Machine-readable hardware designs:
• • • • •
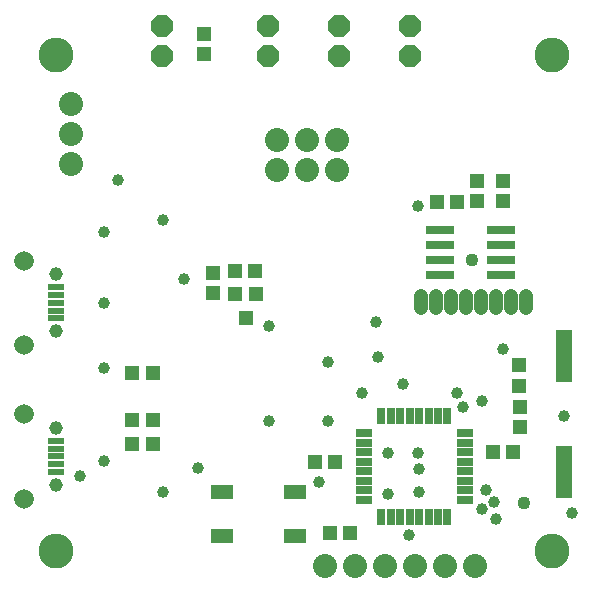
<source format=gts>
G75*
%MOIN*%
%OFA0B0*%
%FSLAX25Y25*%
%IPPOS*%
%LPD*%
%AMOC8*
5,1,8,0,0,1.08239X$1,22.5*
%
%ADD10C,0.11624*%
%ADD11R,0.04537X0.04931*%
%ADD12R,0.04931X0.04537*%
%ADD13C,0.08000*%
%ADD14C,0.06537*%
%ADD15C,0.04569*%
%ADD16R,0.05324X0.02175*%
%ADD17OC8,0.07200*%
%ADD18R,0.07687X0.04931*%
%ADD19R,0.09261X0.02962*%
%ADD20R,0.05600X0.02800*%
%ADD21R,0.02800X0.05600*%
%ADD22R,0.04600X0.05100*%
%ADD23R,0.05324X0.17529*%
%ADD24C,0.04600*%
%ADD25C,0.04362*%
%ADD26C,0.03969*%
D10*
X0025322Y0025322D03*
X0025322Y0190676D03*
X0190676Y0190676D03*
X0190676Y0025322D03*
D11*
X0179875Y0066633D03*
X0179875Y0073326D03*
X0179631Y0080431D03*
X0179631Y0087123D03*
X0174134Y0141796D03*
X0174134Y0148489D03*
X0165611Y0148475D03*
X0165611Y0141782D03*
X0158907Y0141640D03*
X0152215Y0141640D03*
X0091688Y0118579D03*
X0084995Y0118579D03*
X0077372Y0117901D03*
X0077372Y0111208D03*
X0057370Y0084504D03*
X0050677Y0084504D03*
X0050677Y0069010D03*
X0057370Y0069010D03*
D12*
X0057370Y0060882D03*
X0050677Y0060882D03*
X0111637Y0055040D03*
X0118330Y0055040D03*
X0116538Y0031345D03*
X0123230Y0031345D03*
X0170762Y0058178D03*
X0177455Y0058178D03*
X0074523Y0190811D03*
X0074523Y0197504D03*
D13*
X0098705Y0162141D03*
X0098705Y0152141D03*
X0108705Y0152141D03*
X0108705Y0162141D03*
X0118705Y0162141D03*
X0118705Y0152141D03*
X0030292Y0154263D03*
X0030292Y0164263D03*
X0030292Y0174263D03*
X0115020Y0020314D03*
X0125020Y0020314D03*
X0135020Y0020314D03*
X0145020Y0020314D03*
X0155020Y0020314D03*
X0165020Y0020314D03*
D14*
X0014495Y0042743D03*
X0014495Y0070893D03*
X0014495Y0093924D03*
X0014495Y0122074D03*
D15*
X0025125Y0117448D03*
X0025125Y0098550D03*
X0025125Y0066267D03*
X0025125Y0047369D03*
D16*
X0025322Y0051700D03*
X0025322Y0054259D03*
X0025322Y0056818D03*
X0025322Y0059377D03*
X0025322Y0061936D03*
X0025322Y0102881D03*
X0025322Y0105440D03*
X0025322Y0107999D03*
X0025322Y0110558D03*
X0025322Y0113117D03*
D17*
X0060501Y0190375D03*
X0060501Y0200375D03*
X0095934Y0200375D03*
X0095934Y0190375D03*
X0119556Y0190375D03*
X0119556Y0200375D03*
X0143178Y0200375D03*
X0143178Y0190375D03*
D18*
X0104946Y0044934D03*
X0104946Y0030367D03*
X0080536Y0030367D03*
X0080536Y0044934D03*
D19*
X0153151Y0117308D03*
X0153151Y0122308D03*
X0153151Y0127308D03*
X0153151Y0132308D03*
X0173623Y0132308D03*
X0173623Y0127308D03*
X0173623Y0122308D03*
X0173623Y0117308D03*
D20*
X0161550Y0064480D03*
X0161550Y0061331D03*
X0161550Y0058181D03*
X0161550Y0055031D03*
X0161550Y0051882D03*
X0161550Y0048732D03*
X0161550Y0045583D03*
X0161550Y0042433D03*
X0127750Y0042433D03*
X0127750Y0045583D03*
X0127750Y0048732D03*
X0127750Y0051882D03*
X0127750Y0055031D03*
X0127750Y0058181D03*
X0127750Y0061331D03*
X0127750Y0064480D03*
D21*
X0133627Y0070357D03*
X0136776Y0070357D03*
X0139926Y0070357D03*
X0143076Y0070357D03*
X0146225Y0070357D03*
X0149375Y0070357D03*
X0152524Y0070357D03*
X0155674Y0070357D03*
X0155674Y0036557D03*
X0152524Y0036557D03*
X0149375Y0036557D03*
X0146225Y0036557D03*
X0143076Y0036557D03*
X0139926Y0036557D03*
X0136776Y0036557D03*
X0133627Y0036557D03*
D22*
X0088444Y0102791D03*
X0091944Y0110791D03*
X0084944Y0110791D03*
D23*
X0194523Y0090263D03*
X0194523Y0051680D03*
D24*
X0181823Y0106158D02*
X0181823Y0110158D01*
X0176823Y0110158D02*
X0176823Y0106158D01*
X0171823Y0106158D02*
X0171823Y0110158D01*
X0166823Y0110158D02*
X0166823Y0106158D01*
X0161823Y0106158D02*
X0161823Y0110158D01*
X0156823Y0110158D02*
X0156823Y0106158D01*
X0151823Y0106158D02*
X0151823Y0110158D01*
X0146823Y0110158D02*
X0146823Y0106158D01*
D25*
X0163739Y0122179D03*
X0181278Y0041197D03*
D26*
X0171293Y0041508D03*
X0167181Y0039165D03*
X0171722Y0035974D03*
X0168574Y0045574D03*
X0146226Y0045007D03*
X0146226Y0052627D03*
X0145972Y0057834D03*
X0135812Y0057834D03*
X0135939Y0044372D03*
X0142774Y0030574D03*
X0112952Y0048436D03*
X0115873Y0068629D03*
X0127174Y0077974D03*
X0132574Y0089974D03*
X0140974Y0080974D03*
X0158974Y0077974D03*
X0160774Y0073174D03*
X0167054Y0075360D03*
X0174293Y0092759D03*
X0194359Y0070280D03*
X0197280Y0037895D03*
X0131748Y0101649D03*
X0115873Y0088314D03*
X0096188Y0100125D03*
X0067994Y0115873D03*
X0060755Y0135558D03*
X0045896Y0149020D03*
X0041070Y0131621D03*
X0041070Y0107999D03*
X0041070Y0086177D03*
X0041070Y0055355D03*
X0033196Y0050214D03*
X0060755Y0045007D03*
X0072566Y0052881D03*
X0096188Y0068629D03*
X0145774Y0140374D03*
M02*

</source>
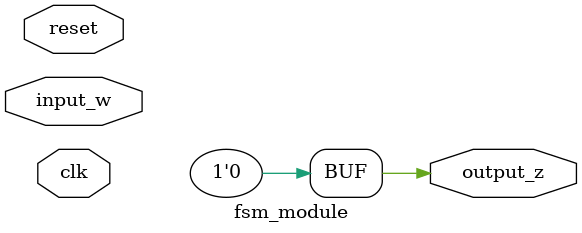
<source format=v>
module fsm_module (clk, reset, input_w, output_z);
    input clk, reset, input_w;
    output reg output_z;
    reg [2:0] current_state, next_state;
    parameter A=3'b111, B=3'b000, C=3'b001, D=3'b010, E=3'b011, F=3'b100, G=3'b101;
    always @ (current_state, input_w)
        case (current_state)
            A: if (input_w) next_state=B; else next_state=A;
            B: if (input_w) next_state=C; else next_state=E;
            C: if (input_w) next_state=C; else next_state=D;
            D: if (input_w) next_state=F; else next_state=A;
            E: if (input_w) next_state=F; else next_state=A;
            F: if (input_w) next_state=C; else next_state=E;
            G: next_state=G;
            default : next_state=3'bxxx;
        endcase
        
    always @ (negedge reset, posedge clk)
        if (!reset) current_state<=A;
        else current_state<=next_state;
        
    always @ (current_state)
        if (current_state==D|current_state==F) output_z=2;
        else output_z=0;
endmodule
</source>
• • • • •
▶ **Instruction**: Reproduce all entries above exactly, minus the images.

▶ **Solution to this problem**:
<source format=gts>
G75*
%MOIN*%
%OFA0B0*%
%FSLAX25Y25*%
%IPPOS*%
%LPD*%
%AMOC8*
5,1,8,0,0,1.08239X$1,22.5*
%
%ADD10C,0.11624*%
%ADD11R,0.04537X0.04931*%
%ADD12R,0.04931X0.04537*%
%ADD13C,0.08000*%
%ADD14C,0.06537*%
%ADD15C,0.04569*%
%ADD16R,0.05324X0.02175*%
%ADD17OC8,0.07200*%
%ADD18R,0.07687X0.04931*%
%ADD19R,0.09261X0.02962*%
%ADD20R,0.05600X0.02800*%
%ADD21R,0.02800X0.05600*%
%ADD22R,0.04600X0.05100*%
%ADD23R,0.05324X0.17529*%
%ADD24C,0.04600*%
%ADD25C,0.04362*%
%ADD26C,0.03969*%
D10*
X0025322Y0025322D03*
X0025322Y0190676D03*
X0190676Y0190676D03*
X0190676Y0025322D03*
D11*
X0179875Y0066633D03*
X0179875Y0073326D03*
X0179631Y0080431D03*
X0179631Y0087123D03*
X0174134Y0141796D03*
X0174134Y0148489D03*
X0165611Y0148475D03*
X0165611Y0141782D03*
X0158907Y0141640D03*
X0152215Y0141640D03*
X0091688Y0118579D03*
X0084995Y0118579D03*
X0077372Y0117901D03*
X0077372Y0111208D03*
X0057370Y0084504D03*
X0050677Y0084504D03*
X0050677Y0069010D03*
X0057370Y0069010D03*
D12*
X0057370Y0060882D03*
X0050677Y0060882D03*
X0111637Y0055040D03*
X0118330Y0055040D03*
X0116538Y0031345D03*
X0123230Y0031345D03*
X0170762Y0058178D03*
X0177455Y0058178D03*
X0074523Y0190811D03*
X0074523Y0197504D03*
D13*
X0098705Y0162141D03*
X0098705Y0152141D03*
X0108705Y0152141D03*
X0108705Y0162141D03*
X0118705Y0162141D03*
X0118705Y0152141D03*
X0030292Y0154263D03*
X0030292Y0164263D03*
X0030292Y0174263D03*
X0115020Y0020314D03*
X0125020Y0020314D03*
X0135020Y0020314D03*
X0145020Y0020314D03*
X0155020Y0020314D03*
X0165020Y0020314D03*
D14*
X0014495Y0042743D03*
X0014495Y0070893D03*
X0014495Y0093924D03*
X0014495Y0122074D03*
D15*
X0025125Y0117448D03*
X0025125Y0098550D03*
X0025125Y0066267D03*
X0025125Y0047369D03*
D16*
X0025322Y0051700D03*
X0025322Y0054259D03*
X0025322Y0056818D03*
X0025322Y0059377D03*
X0025322Y0061936D03*
X0025322Y0102881D03*
X0025322Y0105440D03*
X0025322Y0107999D03*
X0025322Y0110558D03*
X0025322Y0113117D03*
D17*
X0060501Y0190375D03*
X0060501Y0200375D03*
X0095934Y0200375D03*
X0095934Y0190375D03*
X0119556Y0190375D03*
X0119556Y0200375D03*
X0143178Y0200375D03*
X0143178Y0190375D03*
D18*
X0104946Y0044934D03*
X0104946Y0030367D03*
X0080536Y0030367D03*
X0080536Y0044934D03*
D19*
X0153151Y0117308D03*
X0153151Y0122308D03*
X0153151Y0127308D03*
X0153151Y0132308D03*
X0173623Y0132308D03*
X0173623Y0127308D03*
X0173623Y0122308D03*
X0173623Y0117308D03*
D20*
X0161550Y0064480D03*
X0161550Y0061331D03*
X0161550Y0058181D03*
X0161550Y0055031D03*
X0161550Y0051882D03*
X0161550Y0048732D03*
X0161550Y0045583D03*
X0161550Y0042433D03*
X0127750Y0042433D03*
X0127750Y0045583D03*
X0127750Y0048732D03*
X0127750Y0051882D03*
X0127750Y0055031D03*
X0127750Y0058181D03*
X0127750Y0061331D03*
X0127750Y0064480D03*
D21*
X0133627Y0070357D03*
X0136776Y0070357D03*
X0139926Y0070357D03*
X0143076Y0070357D03*
X0146225Y0070357D03*
X0149375Y0070357D03*
X0152524Y0070357D03*
X0155674Y0070357D03*
X0155674Y0036557D03*
X0152524Y0036557D03*
X0149375Y0036557D03*
X0146225Y0036557D03*
X0143076Y0036557D03*
X0139926Y0036557D03*
X0136776Y0036557D03*
X0133627Y0036557D03*
D22*
X0088444Y0102791D03*
X0091944Y0110791D03*
X0084944Y0110791D03*
D23*
X0194523Y0090263D03*
X0194523Y0051680D03*
D24*
X0181823Y0106158D02*
X0181823Y0110158D01*
X0176823Y0110158D02*
X0176823Y0106158D01*
X0171823Y0106158D02*
X0171823Y0110158D01*
X0166823Y0110158D02*
X0166823Y0106158D01*
X0161823Y0106158D02*
X0161823Y0110158D01*
X0156823Y0110158D02*
X0156823Y0106158D01*
X0151823Y0106158D02*
X0151823Y0110158D01*
X0146823Y0110158D02*
X0146823Y0106158D01*
D25*
X0163739Y0122179D03*
X0181278Y0041197D03*
D26*
X0171293Y0041508D03*
X0167181Y0039165D03*
X0171722Y0035974D03*
X0168574Y0045574D03*
X0146226Y0045007D03*
X0146226Y0052627D03*
X0145972Y0057834D03*
X0135812Y0057834D03*
X0135939Y0044372D03*
X0142774Y0030574D03*
X0112952Y0048436D03*
X0115873Y0068629D03*
X0127174Y0077974D03*
X0132574Y0089974D03*
X0140974Y0080974D03*
X0158974Y0077974D03*
X0160774Y0073174D03*
X0167054Y0075360D03*
X0174293Y0092759D03*
X0194359Y0070280D03*
X0197280Y0037895D03*
X0131748Y0101649D03*
X0115873Y0088314D03*
X0096188Y0100125D03*
X0067994Y0115873D03*
X0060755Y0135558D03*
X0045896Y0149020D03*
X0041070Y0131621D03*
X0041070Y0107999D03*
X0041070Y0086177D03*
X0041070Y0055355D03*
X0033196Y0050214D03*
X0060755Y0045007D03*
X0072566Y0052881D03*
X0096188Y0068629D03*
X0145774Y0140374D03*
M02*

</source>
<source format=v>
module fsm_module (clk, reset, input_w, output_z);
    input clk, reset, input_w;
    output reg output_z;
    reg [2:0] current_state, next_state;
    parameter A=3'b111, B=3'b000, C=3'b001, D=3'b010, E=3'b011, F=3'b100, G=3'b101;
    always @ (current_state, input_w)
        case (current_state)
            A: if (input_w) next_state=B; else next_state=A;
            B: if (input_w) next_state=C; else next_state=E;
            C: if (input_w) next_state=C; else next_state=D;
            D: if (input_w) next_state=F; else next_state=A;
            E: if (input_w) next_state=F; else next_state=A;
            F: if (input_w) next_state=C; else next_state=E;
            G: next_state=G;
            default : next_state=3'bxxx;
        endcase
        
    always @ (negedge reset, posedge clk)
        if (!reset) current_state<=A;
        else current_state<=next_state;
        
    always @ (current_state)
        if (current_state==D|current_state==F) output_z=2;
        else output_z=0;
endmodule
</source>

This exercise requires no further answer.